We decided on adding the inline barcoding feature to KELT primers as opposed to all SIMPLseq primers based on an initial sequencing test showing that complete tagging reduces read yield and locus detection rate as parasitemia declines (Fig. 3). Comparing completely tagged vs. untagged SIMPLseq (5 replicates per tagging approach and parasitemia level), we observed a 66% reduction in mean reads per detected locus at 4 p/μl (Tukey HSD p = 8.71 e −5) and a 27% reduction trend in mean number of loci detected at 0.5 p/μl. Meanwhile, single-locus tagging of KELT did not significantly affect read-depth per detected locus at 4 p/μl or show a reduction trend for mean number of loci detected at 0.5 p/μl. Tagging of either CSP or SURFIN also met these criteria, but average read depth trended 21% lower than for the KELT-tagged multiplex (t-test p = 0.016 without multiple-testing correction).Fig. 3SIMPLseq sensitivity when applying inline barcodes to all six loci or to a single sentinel locus. On the left, the read-depth for each locus within seven different SIMPLseq reactions (fill colors) is shown on the y-axis. Reactions differ based on whether all (grey), none (white), or one of the six SIMPLseq loci (see color key) were targeted using inline-barcoded primer pairs. X-axis labels for loci targeted using barcoded primer pairs are prefixed with ‘ ~ ~ ’. PCR1 template consisted of Dd2 DNA, either at 0.5 p/μl (upper panel) or 4 p/μl (lower panel). The right plot further compares the different SIMPLseq reactions based on the number of loci detected with at least 100 reads, with the two parasitemia panels arranged left to right
We also further verified KELT-tagged SIMPLseq sensitivity by assessing minor strain detection rate in mock strain mixtures consisting of 10% 3D7 and 90% Dd2 at total parasitemia levels between 0.5 and 64 parasites/μl in whole human blood (6 replicates per condition). We lowered the minimum locus depth filter to 10 for this analysis. No statistical differences occurred between tagged and untagged replicates (Supplementary Fig. 5 A). At 64 p/μl, 3D7 alleles were detected for all 6 SIMPLseq loci in all replicates of the KELT-tagged multiplex and all replicates of the untagged multiplex. Mean 3D7 allele detection dropped to 5.0 (standard deviation (sd) = 1.6 sd) (tagged) and 5.8 (sd = 0.4) (untagged) at 16 p/μl; 4.3 (sd = 0.8) (tagged) and 2.83 (sd = 1.6) (untagged) at 8 p/μl; 1.6 (sd = 1.1) (tagged) and 1.3 (sd = 1.0) (untagged) at 2 p/μl; and 0.2 (sd = 0.4) (tagged) and 0.5 (sd = 0.5 sd) (untagged) at 0.5 p/μl. Half of the tagged replicates in these sensitivity tests involved a shorter barcode length than previously tested (3 bp instead of 8–11 bp) barcode types, but no statistical differences in 3D7 allele counts between short vs. long barcode types was observed. Relative read counts for detected 3D7 alleles also appeared consistent with the expected value (10%) for parasitemia levels ≥ 2 p/μl but dropped to 1.9% (tagged assay median) for 0.5 p/μl (Supplementary Fig. 5B).

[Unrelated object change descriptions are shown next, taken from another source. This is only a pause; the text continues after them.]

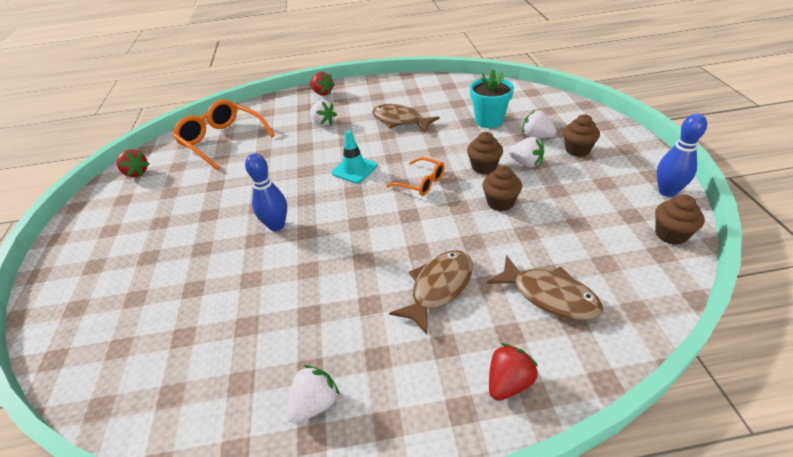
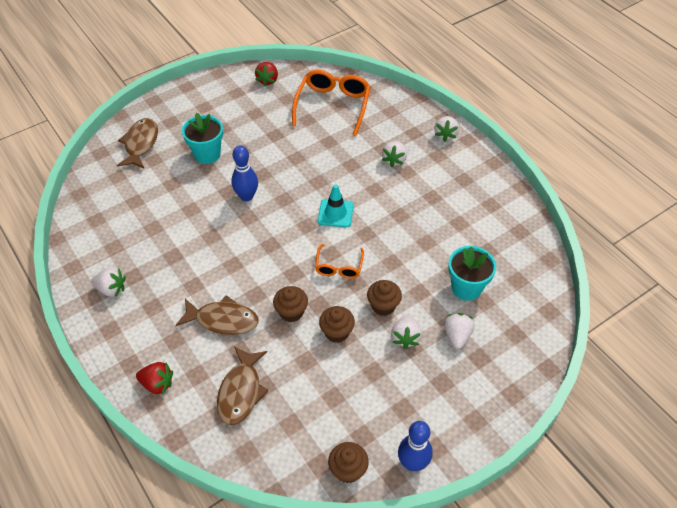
camera: 60 degrees right, 10 degrees up
red strawberry [310,72,335,96] -> white strawberry [434,116,459,142]
brown fish [372,104,440,132] -> brown fish moved to [117,118,158,169]
brown cupcake [563,114,600,157] -> brown cupcake moved to [273,286,308,322]
none -> turquoise flower pot [182,113,223,164]

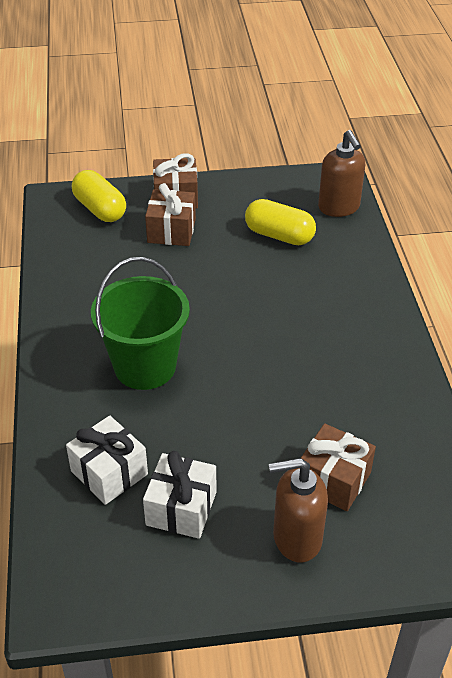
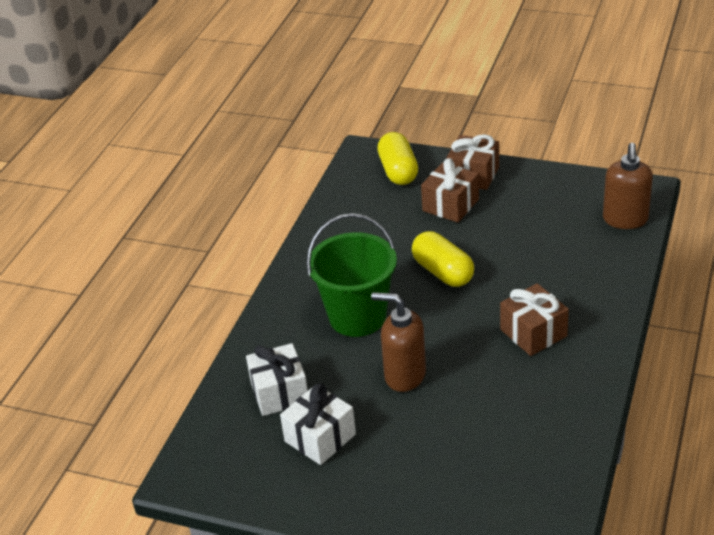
camera: 30 degrees right, 5 degrees down
yellow capsule [245,199,316,245] -> yellow capsule moved to [412,231,474,287]
brown soap dispenser [269,458,328,563] -> brown soap dispenser moved to [371,292,426,392]
brown gift [301,423,376,511] -> brown gift moved to [500,283,569,356]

Identification of deliberately contaminated wells by inline-barcoding KELT
We tested the ability of KELT-barcoding to identify contaminated wells using a 96-well reaction plate design in which PCR1 input templates (Dd2 gDNA, 3D7 gDNA, or water) occurred in alternating rows (Supplementary Fig. 6). We then deliberately introduced contamination at a different SIMPLseq protocol step, each event affecting a different sample row (i.e., no successive contamination events affecting the same row). These deliberate contaminations involved the pipetted transfer of 0.3 μl from ‘donor’ wells for which initial PCR1 input template was Dd2 gDNA into ‘recipient’ wells for which initial PCR1 input template was either 3D7 (wells 1–6) or water (wells 7–12). Comparing intended donor and recipient wells, barcoding was either singly unique (i.e., one of the two barcodes used for each sample also being used for the other sample) or dually unique (both barcodes distinct) between intended donor and recipient wells (Supplementary Fig. 6). This set-up was meant to enable contamination detection via Dd2-matching (in denoised microhaplotypes, no minimum locus depth filter) as well as via contaminant barcode occurrence (in FASTQ files)—see Methods.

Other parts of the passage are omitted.